For its role in the pilot, OICR will provide several hundred prostate cancer genomes for analysis, Stein said. The datasets come from the Canadian Prostate Cancer Genome Network which aims to better predict treatment failure for intermediate risk prostate cancers. The goal of the project, Stein said, will be to use the CCC infrastructure to find prognostic and predictive biomarkers for the cancer subtype.
"We'll be running the biomarker discovery software in Oregon on data that's physically stored on the node in Toronto," he told GenomeWeb. "We've done the biomarker discovery already using our local cluster so we know what we are expecting to get out. The test is really going to be do we get the right answer out? How long is it going to take?" They also want to figure out what modifications would be needed to get software to run on the CCC as well as potential problems end users might run into when they use the system.

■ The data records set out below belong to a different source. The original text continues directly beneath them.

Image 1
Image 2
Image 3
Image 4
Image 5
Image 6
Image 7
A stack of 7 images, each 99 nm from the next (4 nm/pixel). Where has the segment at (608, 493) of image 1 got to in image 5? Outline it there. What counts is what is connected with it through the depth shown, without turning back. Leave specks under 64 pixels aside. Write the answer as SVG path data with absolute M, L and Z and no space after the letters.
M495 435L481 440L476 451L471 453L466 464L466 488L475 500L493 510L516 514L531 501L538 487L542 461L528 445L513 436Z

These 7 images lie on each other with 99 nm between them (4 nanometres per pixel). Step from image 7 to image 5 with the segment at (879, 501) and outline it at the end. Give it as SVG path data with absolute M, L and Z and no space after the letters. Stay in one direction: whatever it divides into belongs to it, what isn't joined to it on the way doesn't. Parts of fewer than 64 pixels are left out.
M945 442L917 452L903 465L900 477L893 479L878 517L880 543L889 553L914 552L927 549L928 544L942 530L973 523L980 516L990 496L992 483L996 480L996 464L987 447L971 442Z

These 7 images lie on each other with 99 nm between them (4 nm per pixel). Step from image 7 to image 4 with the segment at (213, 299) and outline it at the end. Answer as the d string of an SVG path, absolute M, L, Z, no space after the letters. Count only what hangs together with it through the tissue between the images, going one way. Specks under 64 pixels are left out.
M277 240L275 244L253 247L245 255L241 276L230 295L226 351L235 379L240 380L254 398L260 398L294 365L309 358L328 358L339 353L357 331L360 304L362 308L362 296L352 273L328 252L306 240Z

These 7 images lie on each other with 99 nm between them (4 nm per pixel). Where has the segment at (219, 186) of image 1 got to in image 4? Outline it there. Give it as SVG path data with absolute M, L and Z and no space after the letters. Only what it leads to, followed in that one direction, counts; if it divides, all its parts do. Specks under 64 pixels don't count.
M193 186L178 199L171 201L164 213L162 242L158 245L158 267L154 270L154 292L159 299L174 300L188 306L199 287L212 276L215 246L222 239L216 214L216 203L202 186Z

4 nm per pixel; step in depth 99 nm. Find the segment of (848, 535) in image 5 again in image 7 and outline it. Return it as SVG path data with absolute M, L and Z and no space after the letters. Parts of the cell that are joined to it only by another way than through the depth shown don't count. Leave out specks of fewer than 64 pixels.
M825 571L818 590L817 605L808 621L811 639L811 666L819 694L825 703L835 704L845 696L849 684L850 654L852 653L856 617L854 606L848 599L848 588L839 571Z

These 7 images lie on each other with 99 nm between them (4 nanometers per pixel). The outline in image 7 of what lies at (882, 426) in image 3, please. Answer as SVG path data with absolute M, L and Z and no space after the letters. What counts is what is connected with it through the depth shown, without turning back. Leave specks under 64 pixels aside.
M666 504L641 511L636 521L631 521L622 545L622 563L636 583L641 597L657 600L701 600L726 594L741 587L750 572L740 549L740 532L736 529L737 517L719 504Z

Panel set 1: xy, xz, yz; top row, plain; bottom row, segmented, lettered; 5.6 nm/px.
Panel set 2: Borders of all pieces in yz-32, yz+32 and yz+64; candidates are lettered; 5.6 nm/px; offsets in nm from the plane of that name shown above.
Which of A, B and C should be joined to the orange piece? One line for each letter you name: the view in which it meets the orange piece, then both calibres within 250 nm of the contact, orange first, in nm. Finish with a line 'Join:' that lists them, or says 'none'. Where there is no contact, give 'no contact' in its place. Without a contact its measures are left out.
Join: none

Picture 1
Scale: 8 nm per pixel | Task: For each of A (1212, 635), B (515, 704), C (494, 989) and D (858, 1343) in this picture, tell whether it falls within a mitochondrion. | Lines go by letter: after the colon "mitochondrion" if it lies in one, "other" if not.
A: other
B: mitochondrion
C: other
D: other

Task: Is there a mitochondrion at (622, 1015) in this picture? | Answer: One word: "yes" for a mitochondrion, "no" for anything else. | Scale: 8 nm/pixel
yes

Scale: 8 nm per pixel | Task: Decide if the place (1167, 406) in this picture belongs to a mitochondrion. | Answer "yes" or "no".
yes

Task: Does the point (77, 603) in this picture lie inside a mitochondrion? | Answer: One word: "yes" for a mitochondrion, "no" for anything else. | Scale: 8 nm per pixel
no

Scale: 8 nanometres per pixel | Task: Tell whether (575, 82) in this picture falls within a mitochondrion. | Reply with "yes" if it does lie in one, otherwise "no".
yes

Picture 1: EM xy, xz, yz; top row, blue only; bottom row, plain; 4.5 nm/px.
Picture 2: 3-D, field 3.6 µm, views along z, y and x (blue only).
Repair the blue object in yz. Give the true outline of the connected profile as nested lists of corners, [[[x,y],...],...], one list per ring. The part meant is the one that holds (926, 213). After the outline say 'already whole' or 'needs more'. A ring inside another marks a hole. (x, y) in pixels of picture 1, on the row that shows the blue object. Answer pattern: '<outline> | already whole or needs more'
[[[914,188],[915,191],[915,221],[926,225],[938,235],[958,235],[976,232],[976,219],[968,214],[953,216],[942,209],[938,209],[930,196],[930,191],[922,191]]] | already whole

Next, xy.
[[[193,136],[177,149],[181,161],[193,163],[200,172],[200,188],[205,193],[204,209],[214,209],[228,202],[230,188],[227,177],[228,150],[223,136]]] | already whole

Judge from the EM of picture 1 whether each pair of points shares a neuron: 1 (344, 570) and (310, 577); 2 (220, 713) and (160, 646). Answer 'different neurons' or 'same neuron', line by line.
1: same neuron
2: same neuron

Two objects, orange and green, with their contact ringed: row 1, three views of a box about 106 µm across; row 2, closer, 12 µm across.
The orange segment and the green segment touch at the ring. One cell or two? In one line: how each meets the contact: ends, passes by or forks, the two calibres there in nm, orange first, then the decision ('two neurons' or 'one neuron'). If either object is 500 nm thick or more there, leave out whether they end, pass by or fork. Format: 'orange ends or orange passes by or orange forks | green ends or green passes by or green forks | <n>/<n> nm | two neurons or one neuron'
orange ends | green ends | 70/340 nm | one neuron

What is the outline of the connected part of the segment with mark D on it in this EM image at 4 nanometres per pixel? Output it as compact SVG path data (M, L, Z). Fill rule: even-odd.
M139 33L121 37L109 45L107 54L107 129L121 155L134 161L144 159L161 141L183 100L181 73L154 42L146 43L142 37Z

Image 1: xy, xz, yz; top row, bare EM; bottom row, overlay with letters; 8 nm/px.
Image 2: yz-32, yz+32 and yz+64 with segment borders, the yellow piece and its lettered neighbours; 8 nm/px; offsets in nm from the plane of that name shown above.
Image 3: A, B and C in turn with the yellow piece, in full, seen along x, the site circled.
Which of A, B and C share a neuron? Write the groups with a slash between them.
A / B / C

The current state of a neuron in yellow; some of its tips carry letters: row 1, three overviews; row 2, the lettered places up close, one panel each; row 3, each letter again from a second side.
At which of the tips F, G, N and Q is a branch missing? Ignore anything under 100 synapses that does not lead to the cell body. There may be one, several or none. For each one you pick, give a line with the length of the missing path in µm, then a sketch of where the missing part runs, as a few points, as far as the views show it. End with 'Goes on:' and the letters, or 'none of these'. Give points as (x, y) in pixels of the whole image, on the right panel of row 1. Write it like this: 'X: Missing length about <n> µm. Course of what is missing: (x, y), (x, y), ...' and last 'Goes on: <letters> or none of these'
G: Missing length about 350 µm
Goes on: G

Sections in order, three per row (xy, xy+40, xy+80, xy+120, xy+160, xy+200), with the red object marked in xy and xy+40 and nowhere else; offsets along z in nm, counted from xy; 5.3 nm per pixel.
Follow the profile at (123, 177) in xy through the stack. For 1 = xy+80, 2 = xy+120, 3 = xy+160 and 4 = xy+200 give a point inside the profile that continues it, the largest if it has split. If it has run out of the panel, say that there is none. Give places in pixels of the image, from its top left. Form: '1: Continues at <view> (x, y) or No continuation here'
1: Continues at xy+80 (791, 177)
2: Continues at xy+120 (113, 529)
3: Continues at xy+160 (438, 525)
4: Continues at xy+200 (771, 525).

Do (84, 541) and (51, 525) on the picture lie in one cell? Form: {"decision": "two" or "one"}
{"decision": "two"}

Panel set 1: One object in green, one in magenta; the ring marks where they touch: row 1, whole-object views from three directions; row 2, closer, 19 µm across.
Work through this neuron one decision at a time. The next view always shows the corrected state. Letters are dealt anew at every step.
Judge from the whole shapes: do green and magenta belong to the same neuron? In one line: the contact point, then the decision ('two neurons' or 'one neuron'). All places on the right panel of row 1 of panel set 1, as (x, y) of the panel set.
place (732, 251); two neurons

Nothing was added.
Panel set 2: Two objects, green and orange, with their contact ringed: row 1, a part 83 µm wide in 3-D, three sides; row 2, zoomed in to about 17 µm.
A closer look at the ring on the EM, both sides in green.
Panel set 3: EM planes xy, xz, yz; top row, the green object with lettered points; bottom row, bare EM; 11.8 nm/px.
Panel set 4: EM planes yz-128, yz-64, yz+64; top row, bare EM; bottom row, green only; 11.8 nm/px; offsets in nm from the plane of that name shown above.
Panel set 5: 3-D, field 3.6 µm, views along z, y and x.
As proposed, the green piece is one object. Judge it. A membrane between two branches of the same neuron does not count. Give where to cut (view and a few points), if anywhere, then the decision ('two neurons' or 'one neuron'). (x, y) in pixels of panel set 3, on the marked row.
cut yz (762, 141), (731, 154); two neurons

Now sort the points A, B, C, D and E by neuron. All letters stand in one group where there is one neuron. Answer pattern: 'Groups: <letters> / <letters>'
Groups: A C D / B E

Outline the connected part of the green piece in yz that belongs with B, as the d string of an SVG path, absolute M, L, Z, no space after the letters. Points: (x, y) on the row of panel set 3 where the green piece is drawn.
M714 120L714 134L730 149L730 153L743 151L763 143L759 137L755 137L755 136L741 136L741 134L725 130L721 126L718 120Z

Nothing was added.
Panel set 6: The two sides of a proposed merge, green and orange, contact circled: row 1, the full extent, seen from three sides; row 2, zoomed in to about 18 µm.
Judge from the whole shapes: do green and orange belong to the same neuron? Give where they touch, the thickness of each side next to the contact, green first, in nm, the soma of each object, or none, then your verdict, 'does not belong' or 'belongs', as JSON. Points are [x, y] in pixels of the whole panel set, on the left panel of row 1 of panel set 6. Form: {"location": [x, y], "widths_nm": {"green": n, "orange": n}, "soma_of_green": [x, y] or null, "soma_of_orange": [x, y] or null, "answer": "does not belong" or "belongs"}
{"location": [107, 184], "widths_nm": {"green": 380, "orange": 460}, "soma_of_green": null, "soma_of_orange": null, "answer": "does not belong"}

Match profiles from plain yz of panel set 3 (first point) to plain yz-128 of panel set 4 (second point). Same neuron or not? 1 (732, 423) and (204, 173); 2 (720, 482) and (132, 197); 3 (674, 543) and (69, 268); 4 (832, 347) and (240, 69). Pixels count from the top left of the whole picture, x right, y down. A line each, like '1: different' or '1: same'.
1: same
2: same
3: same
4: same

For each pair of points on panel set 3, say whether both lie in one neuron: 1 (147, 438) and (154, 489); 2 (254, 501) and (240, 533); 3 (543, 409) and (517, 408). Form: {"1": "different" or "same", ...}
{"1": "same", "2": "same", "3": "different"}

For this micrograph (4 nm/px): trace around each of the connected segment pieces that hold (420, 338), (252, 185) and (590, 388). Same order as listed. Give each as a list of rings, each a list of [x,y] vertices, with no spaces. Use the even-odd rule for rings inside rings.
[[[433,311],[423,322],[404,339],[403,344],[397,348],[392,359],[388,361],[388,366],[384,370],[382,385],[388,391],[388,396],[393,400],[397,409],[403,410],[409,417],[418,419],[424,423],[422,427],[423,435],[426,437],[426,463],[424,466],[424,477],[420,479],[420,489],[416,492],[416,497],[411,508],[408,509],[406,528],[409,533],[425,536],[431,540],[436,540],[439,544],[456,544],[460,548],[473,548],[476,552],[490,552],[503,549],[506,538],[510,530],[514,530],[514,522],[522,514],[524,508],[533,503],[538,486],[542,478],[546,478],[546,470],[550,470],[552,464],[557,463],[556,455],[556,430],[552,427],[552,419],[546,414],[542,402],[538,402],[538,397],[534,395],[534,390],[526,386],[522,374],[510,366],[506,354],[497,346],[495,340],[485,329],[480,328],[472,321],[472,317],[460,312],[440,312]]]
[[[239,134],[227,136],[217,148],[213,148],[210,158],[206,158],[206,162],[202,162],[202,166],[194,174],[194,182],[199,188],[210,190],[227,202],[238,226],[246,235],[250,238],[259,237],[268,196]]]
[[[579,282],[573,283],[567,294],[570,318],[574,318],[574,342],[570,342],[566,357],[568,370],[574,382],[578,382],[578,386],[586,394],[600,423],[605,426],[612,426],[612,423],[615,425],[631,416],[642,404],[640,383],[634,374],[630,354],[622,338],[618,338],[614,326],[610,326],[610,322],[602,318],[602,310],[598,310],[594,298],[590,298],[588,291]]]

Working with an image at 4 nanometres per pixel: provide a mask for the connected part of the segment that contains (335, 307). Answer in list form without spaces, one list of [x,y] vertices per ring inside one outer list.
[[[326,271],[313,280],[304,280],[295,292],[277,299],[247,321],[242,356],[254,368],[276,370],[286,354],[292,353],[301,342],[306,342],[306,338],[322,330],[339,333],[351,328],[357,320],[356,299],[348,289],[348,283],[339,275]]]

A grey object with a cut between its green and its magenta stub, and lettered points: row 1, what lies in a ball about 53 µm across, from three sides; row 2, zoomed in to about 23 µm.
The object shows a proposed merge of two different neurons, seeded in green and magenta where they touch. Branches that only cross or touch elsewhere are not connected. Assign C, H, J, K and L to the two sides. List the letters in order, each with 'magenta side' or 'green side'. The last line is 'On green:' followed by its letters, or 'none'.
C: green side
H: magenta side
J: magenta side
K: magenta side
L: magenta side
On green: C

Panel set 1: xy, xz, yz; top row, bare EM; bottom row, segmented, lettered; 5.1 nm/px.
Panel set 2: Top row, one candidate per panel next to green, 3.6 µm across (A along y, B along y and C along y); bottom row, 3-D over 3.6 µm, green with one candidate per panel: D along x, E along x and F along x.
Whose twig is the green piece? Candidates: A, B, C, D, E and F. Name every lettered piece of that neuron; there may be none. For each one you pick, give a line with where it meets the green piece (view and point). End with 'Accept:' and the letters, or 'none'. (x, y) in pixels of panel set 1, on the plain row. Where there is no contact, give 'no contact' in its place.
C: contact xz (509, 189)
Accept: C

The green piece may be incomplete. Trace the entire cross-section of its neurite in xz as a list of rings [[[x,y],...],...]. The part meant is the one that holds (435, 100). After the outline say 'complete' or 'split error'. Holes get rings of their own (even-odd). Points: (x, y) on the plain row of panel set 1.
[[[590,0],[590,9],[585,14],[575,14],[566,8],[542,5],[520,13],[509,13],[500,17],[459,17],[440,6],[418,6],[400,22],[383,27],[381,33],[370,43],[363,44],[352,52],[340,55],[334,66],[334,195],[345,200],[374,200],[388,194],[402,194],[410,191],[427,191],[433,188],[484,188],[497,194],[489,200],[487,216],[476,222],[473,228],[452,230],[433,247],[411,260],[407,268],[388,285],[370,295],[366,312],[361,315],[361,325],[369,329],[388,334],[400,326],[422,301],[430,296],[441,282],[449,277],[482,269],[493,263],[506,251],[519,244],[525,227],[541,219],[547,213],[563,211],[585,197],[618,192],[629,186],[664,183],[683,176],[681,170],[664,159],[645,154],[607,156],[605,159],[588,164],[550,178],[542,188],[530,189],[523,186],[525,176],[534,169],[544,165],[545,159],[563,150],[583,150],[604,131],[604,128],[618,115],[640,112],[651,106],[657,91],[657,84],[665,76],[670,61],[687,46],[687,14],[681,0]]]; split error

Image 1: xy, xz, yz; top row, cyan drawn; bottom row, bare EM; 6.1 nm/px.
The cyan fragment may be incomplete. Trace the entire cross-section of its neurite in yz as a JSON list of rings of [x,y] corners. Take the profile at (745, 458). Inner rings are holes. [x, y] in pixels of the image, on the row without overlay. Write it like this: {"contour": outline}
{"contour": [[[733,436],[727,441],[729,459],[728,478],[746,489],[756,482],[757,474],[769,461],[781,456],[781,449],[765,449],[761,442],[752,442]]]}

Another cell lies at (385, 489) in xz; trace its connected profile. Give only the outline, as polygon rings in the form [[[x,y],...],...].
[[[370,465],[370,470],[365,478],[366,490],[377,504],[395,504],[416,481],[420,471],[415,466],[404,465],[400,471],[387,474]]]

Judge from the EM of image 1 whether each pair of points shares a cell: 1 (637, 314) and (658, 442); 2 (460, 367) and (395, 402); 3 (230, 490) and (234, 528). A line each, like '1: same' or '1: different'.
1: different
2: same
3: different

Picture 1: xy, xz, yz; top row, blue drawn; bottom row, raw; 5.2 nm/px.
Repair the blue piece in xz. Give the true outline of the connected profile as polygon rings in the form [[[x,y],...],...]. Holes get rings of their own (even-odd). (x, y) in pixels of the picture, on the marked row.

In addition to providing datasets, OICR will adapt and optimize some commonly used genomic alignment and variant calling algorithms to run in the CCC environment, and put them into a library of tools and pipelines for genome analysis in the cloud, Stein said. These pipelines will let users upload raw output from sequencing instruments and obtain lists of variants found in tumor samples including nucleotide substitutions, insertions and deletions, structural variants, and more.
Meanwhile, Dana-Farber is still mulling which datasets it will use for the CCC pilot project. Cerami said the center plans to use datasets from some of its existing research-oriented projects initially but it is working out which datasets those will be and which cancer subtypes it will focus on. "We have a number of ideas but it's too premature to say what exactly they are," he said, adding that "we have to make sure that each of the member institutions have enough [samples with] those kinds of cancer types to do it for the pilot project."
Once they have validated the system on research samples, the developers hope to use it to share data from Dana-Farber's 'Profile' project, which was launched in 2011 by scientists at the Dana-Farber Cancer Institute and Brigham and Women's Hospital. The project aims to analyze data from tumor tissue collected from patients receiving treatment of all types of cancers. Investigators on the project, which now includes Boston Children's Hospital, have built a database that contains genetic abnormalities that drive cancer obtained from more than 15,000 genetic profiles of patients' tumors. They add about 400 new samples each month to the database. "Eventually part or all of the Profile project could be something that we securely share [but] the initial pilot projects will be slightly different datasets," Cerami said.
Like OICR, Dana-Farber also has a number of internally genomic pipelines that it may contribute to the cloud platform so that others could use them "but we haven't really defined that yet," Cerami said.
In future, Intel plans to make the CCC infrastructure more broadly available. "We are thinking of talking with the large cancer consortiums [for example] rather than talking to one partner at a time," Paranjape said. Also, if researchers want to use a single component of the CCC platform, they'll be able to do so. Intel is also exploring potential use cases for the infrastructure in the context of rare diseases as well as applications in the pharmaceutical industry, among others, he said.